Prep 15 mins
Cook 20 mins
- 2⁄3 cup sifted cake flour
- 3 large eggs, separated, room temp
- 9 tablespoons granulated sugar (1/2 cup plus 1 tbsp)
- 1 teaspoon vanilla extract
- 1 pinch salt
- Line two cookie sheets with Silpat (or baking parchment, or butter and flour).
- Preheat oven to 300°F.
- In the large bowl of an electric mixer, beat egg yolks with the 1/2 cup of the sugar and the vanilla, until the mixture is thick and light-colored and forms a flat ribbon falling back upon itself. Once or twice, stop the mixer and scrape down the sides.

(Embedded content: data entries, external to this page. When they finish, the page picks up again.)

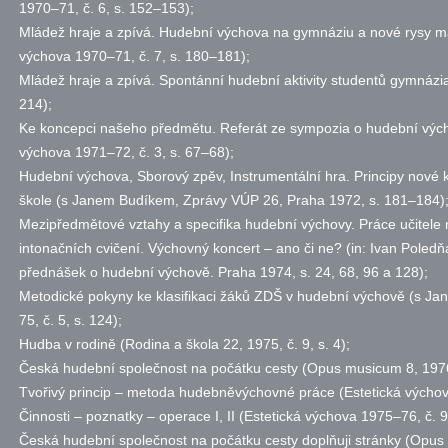
1970–71,
č.
6,
s.
152–153);
Mládež hraje a zpívá. Hudební výchova na gymnáziu a nové rysy 
výchova 1970–71,
č.
7,
s.
180–181);
Mládež hraje a zpívá. Spontánní hudební aktivity studentů gymnázi
214);
Ke koncepci našeho předmětu. Referát ze sympozia o hudební vých
výchova 1971–72,
č.
3,
s.
67–68);
Hudební výchova, Sborový zpěv, Instrumentální hra. Principy nové
škole (s Janem Budíkem, Zprávy VÚP 26, Praha 1972,
s.
181–184)
Mezipředmětové vztahy a specifika hudební výchovy. Práce učitele 
intonačních cvičení. Výchovný koncert – ano či ne? (in: Ivan Poledň
přednášek o hudební výchově. Praha 1974,
s.
24, 68,
96 a
128);
Metodické pokyny ke klasifikaci žáků ZDŠ v hudební výchově (s J
75,
č.
5,
s.
124);
Hudba v rodině (Rodina a škola 22, 1975,
č.
9,
s.
4);
Česká hudební společnost na počátku cesty (Opus musicum 8, 19
Tvořivý princip – metoda hudebněvýchovné práce (Estetická vých
Činnosti – poznatky – operace I, II (Estetická výchova 1975–76,
č.
9
Česká hudební společnost na počátku cesty doplňuji stránky (Opu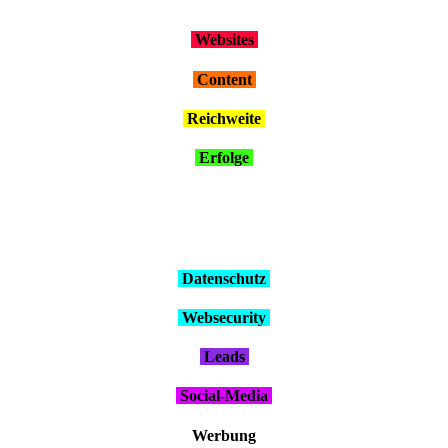
Web­sites
Con­tent
Reich­wei­te
Erfol­ge
Daten­schutz
Web­se­cu­ri­ty
Leads
Social-Media
Wer­bung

- With a clean bowl and beater, whip the egg whites with a pinch of salt until foamy. Add remaining 1 tblsp of sugar and whip until the whites are stiff but not dry. This stage is signaled when you can turn the bowl upside down and the whites stay put.
- Using a rubber spatula, scoop 1/4 of the whites into the yolk mixture and fold them lightly together. Don’t over-mix – streaks of the whites should remain. Sift about 1/4 of the flour over the whipped batter, fold the mix over itself a couple of times, then add another 1/4 of the whites and fold gently. Repeat, until all flour and whites are used and you can still see those streaks.
- This is the point at which you would get out your piping bag for regular lady-fingers. If you want to do that, pipe fingers that are 3-3.5” long and 1” apart. Then sift them with confectioner’s/icing sugar. For trifle, simply evenly divide the mixture between the two cookie sheets and gently spread into thin sheets. Dust with the icing sugar and bake for about 15-20 minutes until lightly golden.
- Remove from oven, cool and then slice into fingers.